DOCUMENT TEXT —
★ ★ ★ ★

Attorneys are just as susceptible to bias and self-interest as the rest of us. You see this when you look a the laws each state has around the notion of unauthorized practice of law (UPL). In general, these laws try to criminalize any legal help that comes from someone who is not a card-carrying member of the "lawyer club." Despite various arguments offered by advocates of these laws that try to explain the purpose of UPL, most people today--including an increasing number of judges and courts--agree that the effect of UPL is to stifle competition in the legal industry, such that only attorneys may provide any kind of legal service.

The most notable example of this is LegalZoom versus just about every state's bar association (the club practicing attorneys must be members of). Early on, LegalZoom had its hands full defending its own attempt to expand access to justice against thousands of anti-competitive lawyers. But over time, LegalZoom, and the entire access to justice movement, has managed to get the upper hand in most states. The result is a bevy of software-driven legal services that specialize in some previously under-served niche.

Veeto is an example of this. We built Veeto to make enforcing your rights more accessible to the little guy. And interestingly, because our niche has almost zero overlap with the types of cases attorneys handle anyway, between 20% and 30% of our clients are themselves attorneys--LegalZoom does not have this kind of symbiosis. Why is this? I think attorneys like Veeto for the same reason people like Veeto: we serve an important niche that no one else serves; and before Veeto, there was no easy way to solve this kind of legal problem.

★ ★ ★ ★

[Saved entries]

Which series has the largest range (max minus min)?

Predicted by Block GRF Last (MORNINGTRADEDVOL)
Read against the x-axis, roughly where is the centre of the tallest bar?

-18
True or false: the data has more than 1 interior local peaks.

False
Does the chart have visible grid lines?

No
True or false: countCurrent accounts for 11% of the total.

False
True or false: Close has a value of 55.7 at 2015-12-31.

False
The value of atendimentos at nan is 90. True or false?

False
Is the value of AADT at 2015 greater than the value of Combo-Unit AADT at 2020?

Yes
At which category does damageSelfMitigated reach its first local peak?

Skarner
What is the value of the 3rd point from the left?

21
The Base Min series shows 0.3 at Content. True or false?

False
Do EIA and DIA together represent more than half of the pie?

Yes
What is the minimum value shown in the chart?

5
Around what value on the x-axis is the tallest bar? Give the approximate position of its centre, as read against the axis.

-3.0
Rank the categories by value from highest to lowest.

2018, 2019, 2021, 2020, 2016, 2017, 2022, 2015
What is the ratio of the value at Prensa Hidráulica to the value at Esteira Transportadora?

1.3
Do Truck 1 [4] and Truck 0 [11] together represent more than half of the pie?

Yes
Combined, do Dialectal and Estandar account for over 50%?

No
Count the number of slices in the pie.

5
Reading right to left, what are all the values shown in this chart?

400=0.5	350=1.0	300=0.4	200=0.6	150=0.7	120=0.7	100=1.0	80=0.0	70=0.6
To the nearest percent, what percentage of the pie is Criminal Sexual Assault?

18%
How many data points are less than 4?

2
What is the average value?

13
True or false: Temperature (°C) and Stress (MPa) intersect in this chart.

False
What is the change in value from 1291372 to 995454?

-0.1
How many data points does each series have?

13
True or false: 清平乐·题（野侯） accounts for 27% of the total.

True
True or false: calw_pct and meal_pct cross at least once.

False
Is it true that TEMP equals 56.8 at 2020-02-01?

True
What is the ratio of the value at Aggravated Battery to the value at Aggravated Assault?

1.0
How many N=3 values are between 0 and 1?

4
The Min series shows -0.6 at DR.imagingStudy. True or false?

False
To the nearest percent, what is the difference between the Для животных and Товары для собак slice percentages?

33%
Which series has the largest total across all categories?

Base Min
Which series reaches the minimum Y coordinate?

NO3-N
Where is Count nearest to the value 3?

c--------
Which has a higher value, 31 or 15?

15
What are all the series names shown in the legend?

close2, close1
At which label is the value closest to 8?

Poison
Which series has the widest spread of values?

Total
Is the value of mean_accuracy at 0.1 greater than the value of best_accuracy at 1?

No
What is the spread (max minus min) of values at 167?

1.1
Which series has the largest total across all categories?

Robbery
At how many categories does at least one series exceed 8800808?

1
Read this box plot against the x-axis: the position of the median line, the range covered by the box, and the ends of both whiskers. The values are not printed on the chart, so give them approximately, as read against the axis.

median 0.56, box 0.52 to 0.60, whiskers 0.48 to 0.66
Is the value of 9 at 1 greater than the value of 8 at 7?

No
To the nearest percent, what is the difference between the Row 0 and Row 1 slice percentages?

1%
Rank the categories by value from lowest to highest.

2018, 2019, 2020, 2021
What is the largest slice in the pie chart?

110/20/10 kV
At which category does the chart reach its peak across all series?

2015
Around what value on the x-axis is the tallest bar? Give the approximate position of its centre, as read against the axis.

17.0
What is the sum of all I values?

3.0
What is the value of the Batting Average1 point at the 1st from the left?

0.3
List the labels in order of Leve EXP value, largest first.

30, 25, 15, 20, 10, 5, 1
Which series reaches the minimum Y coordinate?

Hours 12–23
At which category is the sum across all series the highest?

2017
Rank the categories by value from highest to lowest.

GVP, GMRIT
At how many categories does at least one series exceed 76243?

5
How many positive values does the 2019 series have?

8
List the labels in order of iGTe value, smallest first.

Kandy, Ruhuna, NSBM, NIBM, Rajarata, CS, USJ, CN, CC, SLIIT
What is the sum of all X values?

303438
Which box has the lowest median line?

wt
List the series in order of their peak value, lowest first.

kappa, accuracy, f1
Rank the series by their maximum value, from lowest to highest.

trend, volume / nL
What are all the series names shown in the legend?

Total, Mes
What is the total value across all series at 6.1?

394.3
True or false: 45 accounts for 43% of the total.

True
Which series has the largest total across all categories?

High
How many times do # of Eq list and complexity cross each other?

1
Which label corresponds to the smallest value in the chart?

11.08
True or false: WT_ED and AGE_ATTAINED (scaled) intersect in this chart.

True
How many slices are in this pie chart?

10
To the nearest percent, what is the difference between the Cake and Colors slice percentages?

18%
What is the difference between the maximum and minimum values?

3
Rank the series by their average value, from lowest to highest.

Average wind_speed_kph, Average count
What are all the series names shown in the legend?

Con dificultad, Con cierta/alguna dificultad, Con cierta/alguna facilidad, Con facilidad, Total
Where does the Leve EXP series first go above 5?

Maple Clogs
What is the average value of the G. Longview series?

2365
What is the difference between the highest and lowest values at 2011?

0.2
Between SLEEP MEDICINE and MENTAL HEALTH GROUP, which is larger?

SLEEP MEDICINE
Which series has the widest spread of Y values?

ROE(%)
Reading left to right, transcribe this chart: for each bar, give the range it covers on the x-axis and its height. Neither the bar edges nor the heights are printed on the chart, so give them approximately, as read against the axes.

★ ★ ★ ★

PROBLEMS TO SOLVE —
**A.** Change "judges" to "legislators" in the unauthorized-practice-of-law text, rewriting the part that begins at the words "Attorneys are just" and stops after "of legal service.".
**B.** According to the unauthorized-practice-of-law text, what share of Veeto's clients are attorneys?

RESPONSES TO THE TASKS —
**A.**
Attorneys are just as susceptible to bias and self-interest as the rest of us. You see this when you look a the laws each state has around the notion of unauthorized practice of law (UPL). In general, these laws try to criminalize any legal help that comes from someone who is not a card-carrying member of the "lawyer club." Despite various arguments offered by advocates of these laws that try to explain the purpose of UPL, most people today--including an increasing number of legislators and courts--agree that the effect of UPL is to stifle competition in the legal industry, such that only attorneys may provide any kind of legal service.

**B.** Between 20% and 30%.